Ailton do PT põe em suspeita Ministério Público da comarca de Santo Antônio de Jesus

Mesmo não estando presente ao encontro convocado pelo presidente da Câmara de Vereadores de Santo Antônio de Jesus, Délcio Mascarenhas, para debater a implantação do serviço de ônibus coletivo urbano para a população do município, na última quinta-feira, dia 28, o vereador Ailton dos Santos, do PT, criticou o Ministério Público da comarca da cidade na sessão da Câmara de Vereadores realizada na manhã desta segunda-feira (01).

 O vereador, que é o líder da oposição na Câmara, fez duras críticas ao MP a quem alegou não ter se manifestado sobre as denúncias feitas por ele contra o processo licitatório aberto pela prefeitura para escolha da empresa responsável pela cessão do transporte público, que escolheu a paulista Cooper Micro Luxo como vencedora. Durante o encontro, que aconteceu no auditório da Associação Comercial (Acesaj), nem Ailton e nem Uberdan, além de Marcos Có, que justificou a ausência, compareceram. Na oportunidade estavam reunidos, além do promotor de Justiça Julimar Barreto Ferreira, representantes da prefeitura, Polícia Militar, Polícia Rodoviária Federal, sete vereadores e diretores da Cooper Micro Luxo.

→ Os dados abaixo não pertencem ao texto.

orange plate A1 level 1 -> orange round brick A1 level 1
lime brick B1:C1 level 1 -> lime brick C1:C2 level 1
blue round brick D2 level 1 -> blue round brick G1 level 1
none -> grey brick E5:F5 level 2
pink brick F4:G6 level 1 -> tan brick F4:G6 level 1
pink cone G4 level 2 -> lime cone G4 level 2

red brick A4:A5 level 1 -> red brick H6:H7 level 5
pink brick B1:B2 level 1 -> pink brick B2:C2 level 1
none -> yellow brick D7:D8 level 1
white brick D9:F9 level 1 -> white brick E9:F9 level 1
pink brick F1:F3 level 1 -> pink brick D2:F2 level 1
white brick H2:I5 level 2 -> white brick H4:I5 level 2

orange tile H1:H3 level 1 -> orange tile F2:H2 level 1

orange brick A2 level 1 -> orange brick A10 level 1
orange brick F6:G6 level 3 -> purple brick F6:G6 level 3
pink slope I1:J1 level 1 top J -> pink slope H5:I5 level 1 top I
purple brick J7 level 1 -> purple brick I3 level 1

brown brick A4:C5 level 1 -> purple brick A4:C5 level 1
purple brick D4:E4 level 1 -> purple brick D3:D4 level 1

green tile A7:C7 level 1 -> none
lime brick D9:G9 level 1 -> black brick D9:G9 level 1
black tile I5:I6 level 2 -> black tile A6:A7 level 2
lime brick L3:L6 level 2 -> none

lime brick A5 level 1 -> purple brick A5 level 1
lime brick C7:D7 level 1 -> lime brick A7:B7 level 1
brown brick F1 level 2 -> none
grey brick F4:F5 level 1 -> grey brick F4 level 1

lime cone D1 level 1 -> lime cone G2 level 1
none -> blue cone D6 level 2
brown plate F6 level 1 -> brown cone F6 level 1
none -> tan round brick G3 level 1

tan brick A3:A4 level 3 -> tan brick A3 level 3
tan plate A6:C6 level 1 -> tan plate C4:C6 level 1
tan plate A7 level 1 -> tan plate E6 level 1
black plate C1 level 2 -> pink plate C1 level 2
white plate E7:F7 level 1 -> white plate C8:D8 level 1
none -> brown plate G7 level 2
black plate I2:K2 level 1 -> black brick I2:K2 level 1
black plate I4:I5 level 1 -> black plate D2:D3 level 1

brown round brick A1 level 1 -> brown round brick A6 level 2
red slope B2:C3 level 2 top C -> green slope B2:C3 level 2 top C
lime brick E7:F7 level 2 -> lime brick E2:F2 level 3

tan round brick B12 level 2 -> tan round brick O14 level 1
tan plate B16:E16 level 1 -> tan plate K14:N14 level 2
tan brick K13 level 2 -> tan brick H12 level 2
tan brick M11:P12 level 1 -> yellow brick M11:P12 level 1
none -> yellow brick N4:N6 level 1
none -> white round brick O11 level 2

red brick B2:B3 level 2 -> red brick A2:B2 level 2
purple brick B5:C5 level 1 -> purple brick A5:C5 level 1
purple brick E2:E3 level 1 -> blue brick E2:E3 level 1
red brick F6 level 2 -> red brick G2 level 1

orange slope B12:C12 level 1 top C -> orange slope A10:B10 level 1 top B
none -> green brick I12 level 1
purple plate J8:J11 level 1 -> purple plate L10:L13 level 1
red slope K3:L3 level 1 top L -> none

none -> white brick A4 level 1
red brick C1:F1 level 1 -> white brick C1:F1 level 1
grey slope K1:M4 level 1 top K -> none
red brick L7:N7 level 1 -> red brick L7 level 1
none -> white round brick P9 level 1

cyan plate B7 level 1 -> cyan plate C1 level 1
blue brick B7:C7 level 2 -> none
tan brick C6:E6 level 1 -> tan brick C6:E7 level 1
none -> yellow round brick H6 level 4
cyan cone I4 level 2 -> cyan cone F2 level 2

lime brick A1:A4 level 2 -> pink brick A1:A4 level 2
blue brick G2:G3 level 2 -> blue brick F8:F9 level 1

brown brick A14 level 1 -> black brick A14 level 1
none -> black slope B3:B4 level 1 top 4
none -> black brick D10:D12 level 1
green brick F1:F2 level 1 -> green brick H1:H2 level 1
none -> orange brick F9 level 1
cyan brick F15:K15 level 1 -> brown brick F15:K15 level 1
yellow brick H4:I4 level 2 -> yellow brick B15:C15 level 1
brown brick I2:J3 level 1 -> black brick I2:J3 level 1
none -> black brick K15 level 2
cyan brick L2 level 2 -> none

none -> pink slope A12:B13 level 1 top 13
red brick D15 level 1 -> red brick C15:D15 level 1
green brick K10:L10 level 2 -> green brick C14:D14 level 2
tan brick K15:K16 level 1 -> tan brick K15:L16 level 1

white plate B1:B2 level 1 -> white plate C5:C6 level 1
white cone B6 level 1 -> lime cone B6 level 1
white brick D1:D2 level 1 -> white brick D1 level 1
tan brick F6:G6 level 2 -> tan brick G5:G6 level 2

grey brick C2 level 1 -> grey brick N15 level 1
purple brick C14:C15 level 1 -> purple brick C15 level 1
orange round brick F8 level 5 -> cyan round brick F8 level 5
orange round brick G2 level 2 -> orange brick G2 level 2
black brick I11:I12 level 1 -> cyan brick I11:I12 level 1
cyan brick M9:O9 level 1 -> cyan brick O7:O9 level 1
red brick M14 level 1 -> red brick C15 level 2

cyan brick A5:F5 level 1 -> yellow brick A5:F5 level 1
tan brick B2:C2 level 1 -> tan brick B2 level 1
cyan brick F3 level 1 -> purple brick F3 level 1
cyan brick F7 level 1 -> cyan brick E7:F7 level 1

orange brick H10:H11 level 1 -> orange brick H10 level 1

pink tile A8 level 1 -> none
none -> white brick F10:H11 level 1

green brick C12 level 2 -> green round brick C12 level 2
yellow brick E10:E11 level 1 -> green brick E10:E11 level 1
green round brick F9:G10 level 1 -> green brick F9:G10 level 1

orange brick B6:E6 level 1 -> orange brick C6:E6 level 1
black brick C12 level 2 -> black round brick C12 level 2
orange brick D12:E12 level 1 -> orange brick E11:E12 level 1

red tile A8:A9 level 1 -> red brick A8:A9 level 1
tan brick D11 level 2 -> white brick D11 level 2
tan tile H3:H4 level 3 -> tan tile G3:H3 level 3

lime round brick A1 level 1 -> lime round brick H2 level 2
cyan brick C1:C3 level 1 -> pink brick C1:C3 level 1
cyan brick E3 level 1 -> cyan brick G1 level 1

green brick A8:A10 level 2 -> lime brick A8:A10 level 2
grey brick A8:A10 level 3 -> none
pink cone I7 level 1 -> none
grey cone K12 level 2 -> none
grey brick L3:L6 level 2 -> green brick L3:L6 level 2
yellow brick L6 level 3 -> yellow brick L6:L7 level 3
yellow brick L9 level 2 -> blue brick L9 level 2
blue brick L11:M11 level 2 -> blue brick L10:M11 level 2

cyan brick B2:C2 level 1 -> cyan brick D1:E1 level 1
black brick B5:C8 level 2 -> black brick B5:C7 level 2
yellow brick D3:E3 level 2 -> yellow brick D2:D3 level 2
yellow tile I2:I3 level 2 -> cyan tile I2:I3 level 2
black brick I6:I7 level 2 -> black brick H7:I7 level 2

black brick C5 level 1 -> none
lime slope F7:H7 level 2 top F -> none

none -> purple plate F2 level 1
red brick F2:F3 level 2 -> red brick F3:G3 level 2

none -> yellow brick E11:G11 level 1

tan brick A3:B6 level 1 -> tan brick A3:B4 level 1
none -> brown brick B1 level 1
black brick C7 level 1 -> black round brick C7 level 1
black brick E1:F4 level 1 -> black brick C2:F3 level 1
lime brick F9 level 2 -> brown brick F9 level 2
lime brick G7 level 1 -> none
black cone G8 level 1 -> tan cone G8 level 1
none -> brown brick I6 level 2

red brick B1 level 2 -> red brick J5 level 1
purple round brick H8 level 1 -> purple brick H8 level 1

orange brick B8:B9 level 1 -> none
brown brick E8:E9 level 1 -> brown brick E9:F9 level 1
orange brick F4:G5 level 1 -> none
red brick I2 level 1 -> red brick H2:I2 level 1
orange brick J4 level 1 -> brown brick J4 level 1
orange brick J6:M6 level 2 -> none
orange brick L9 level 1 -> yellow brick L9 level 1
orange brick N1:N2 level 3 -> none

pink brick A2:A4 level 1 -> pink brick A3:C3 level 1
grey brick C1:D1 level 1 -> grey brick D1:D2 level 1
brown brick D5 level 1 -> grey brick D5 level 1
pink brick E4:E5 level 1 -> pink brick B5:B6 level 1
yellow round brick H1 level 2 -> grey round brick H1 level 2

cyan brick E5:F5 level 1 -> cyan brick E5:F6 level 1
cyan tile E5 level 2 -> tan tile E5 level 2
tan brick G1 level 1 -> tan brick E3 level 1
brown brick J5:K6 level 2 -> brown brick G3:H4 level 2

 O vereador Ailton do PT alegou que o MP não deveria participar da reunião, haja vista ser o responsável por investigar a denúncia feita por ele sobre a licitação do transporte público. Para o vereador, o MP não se manifestou sobre a ação penal. “Eu não iria lá para legitimar uma questão que denunciei no Ministério Público. Não achei coerente, como também Uberdan, de participar de uma reunião sobre uma questão que está sub judice. Tem um processo de investigação no Ministério Público. Qualquer membro representando o MP na reunião para discutir o tema que está sub júdice, entendo que não era oportuno. Por isso achei um equívoco a presença do MP e não entendi a presença de um representante do MP lá”, justificou.

 Na opinião do presidente da Câmara, Délcio Mascarenhas, esta seria a oportunidade do vereador Ailton e os demais vereadores questionarem as autoridades sobre o processo licitatório do transporte coletivo urbano. “Perdeu a oportunidade de esclarecer as dúvidas porque, apesar de convidado, não foi ao encontro. Durante a sessão da Câmara ainda criticou o Ministério Público colocando o Judiciário sob suspeita. A Câmara promoveu a reunião para esclarecer esta questão e todos os vereadores foram convidados com antecedência. Nenhum vereador fez questionamentos, mesmo com o espaço aberto. E o Ministério Público não estava na reunião de forma equivocada, mas fiscalizando”, salientou Mascarenhas.